Mobile service Korowai Tūmanako help hundreds of sexual abuse cases

Within a decade, hundreds of sexual abuse cases throughout in the Upper North Island have fallen into the lap of mobile service workers of Korowai Tūmanako, many of the volunteers strive to keep the service available for the vulnerable that seek them.

All hands on deck to stop the hands of sexual violence.

Joy Te Wiata says, “It's time that that violence stops. We've seen too many lives harmed.”

Russell Smith adds, “What we're trying to do is stop the harm from happening from the very beginning.”

Korowai Tūmanako is a mobile Māori service provider that supports iwi and families against sexual violence.  Russell Smith says it was time for men to lead this fight against it.

“Men are the ones primarily who commit sexual crimes.
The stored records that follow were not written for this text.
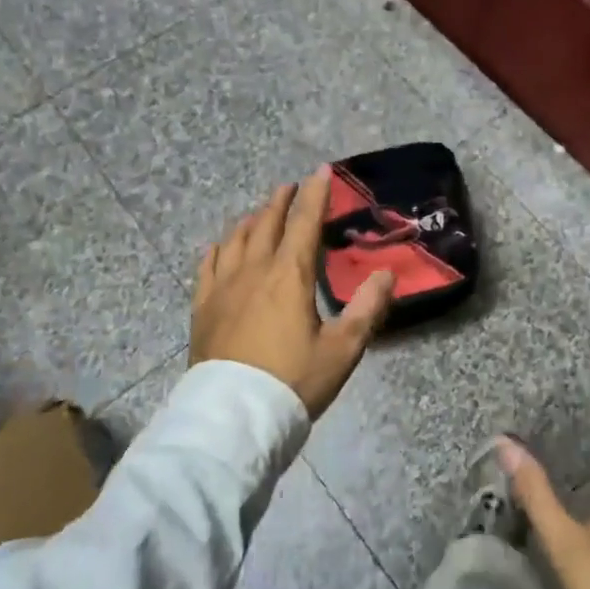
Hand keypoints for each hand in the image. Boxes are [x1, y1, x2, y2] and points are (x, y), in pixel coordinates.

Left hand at [190, 168, 395, 416]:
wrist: (234, 418)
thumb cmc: (293, 382)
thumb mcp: (342, 349)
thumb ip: (368, 309)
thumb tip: (386, 274)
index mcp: (290, 275)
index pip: (304, 222)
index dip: (315, 193)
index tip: (321, 169)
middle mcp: (254, 271)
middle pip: (267, 223)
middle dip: (281, 200)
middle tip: (291, 186)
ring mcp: (223, 287)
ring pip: (236, 239)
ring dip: (251, 220)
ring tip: (260, 213)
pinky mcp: (203, 307)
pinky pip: (208, 265)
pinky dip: (218, 248)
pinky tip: (220, 246)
For decades we’ve let our women lead the walk and talk on this and it's well over due that we as men need to step up into who we are.”
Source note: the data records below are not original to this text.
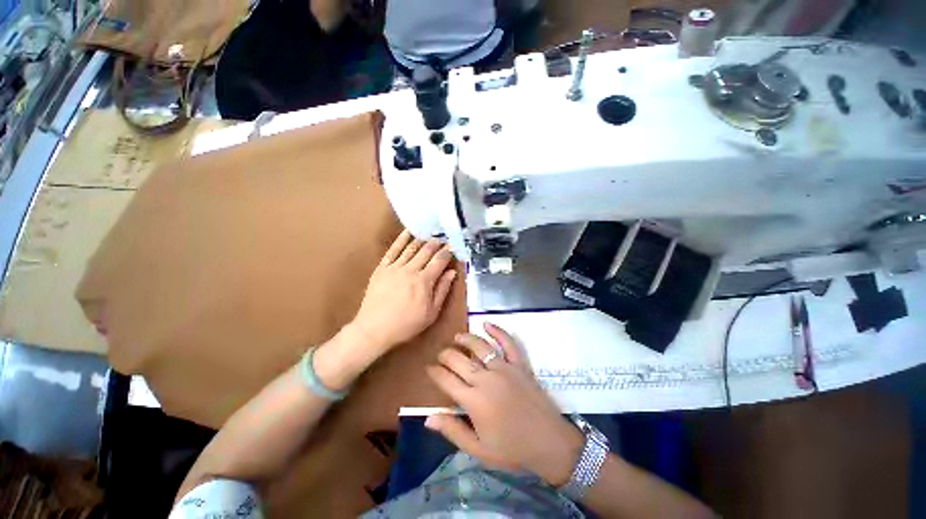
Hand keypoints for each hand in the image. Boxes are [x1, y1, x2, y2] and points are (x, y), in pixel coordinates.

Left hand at [351, 230, 457, 351]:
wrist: (374, 329)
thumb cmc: (406, 324)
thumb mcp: (431, 313)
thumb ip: (442, 290)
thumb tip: (452, 272)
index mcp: (424, 281)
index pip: (439, 261)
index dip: (447, 252)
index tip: (453, 246)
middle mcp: (411, 270)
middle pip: (426, 251)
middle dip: (436, 243)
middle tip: (443, 238)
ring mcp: (395, 267)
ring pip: (411, 248)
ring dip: (422, 239)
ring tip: (429, 234)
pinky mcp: (382, 267)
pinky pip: (393, 250)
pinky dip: (401, 239)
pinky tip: (408, 232)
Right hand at [425, 323, 583, 485]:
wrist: (549, 442)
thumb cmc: (512, 450)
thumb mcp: (479, 450)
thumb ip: (453, 431)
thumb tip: (428, 418)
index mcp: (474, 401)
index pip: (447, 380)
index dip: (435, 372)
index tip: (428, 368)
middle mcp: (486, 379)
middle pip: (459, 360)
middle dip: (445, 355)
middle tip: (440, 355)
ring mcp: (504, 368)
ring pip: (479, 346)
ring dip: (465, 339)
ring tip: (456, 337)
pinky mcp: (519, 364)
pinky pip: (507, 342)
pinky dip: (497, 331)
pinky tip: (486, 324)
Joy Te Wiata says, “There's only been a few men, who have had the strength to really step up out there.”

This problem has affected Te Korowai Tūmanako both professionally and personally.

Being the only indigenous service in the southern hemisphere, questions have been raised around the values they practise.

Russell Smith says, “Judge Davis in the North talks about should we be calling ourselves whānau, because the practices of whānau aren't the practices of abuse that we see in the court systems, so we need relations to support each other to be a whānau.”

A Give-a-little page has been set up to help this service continue, they are hoping to raise $5,000 by the end of the Massive march.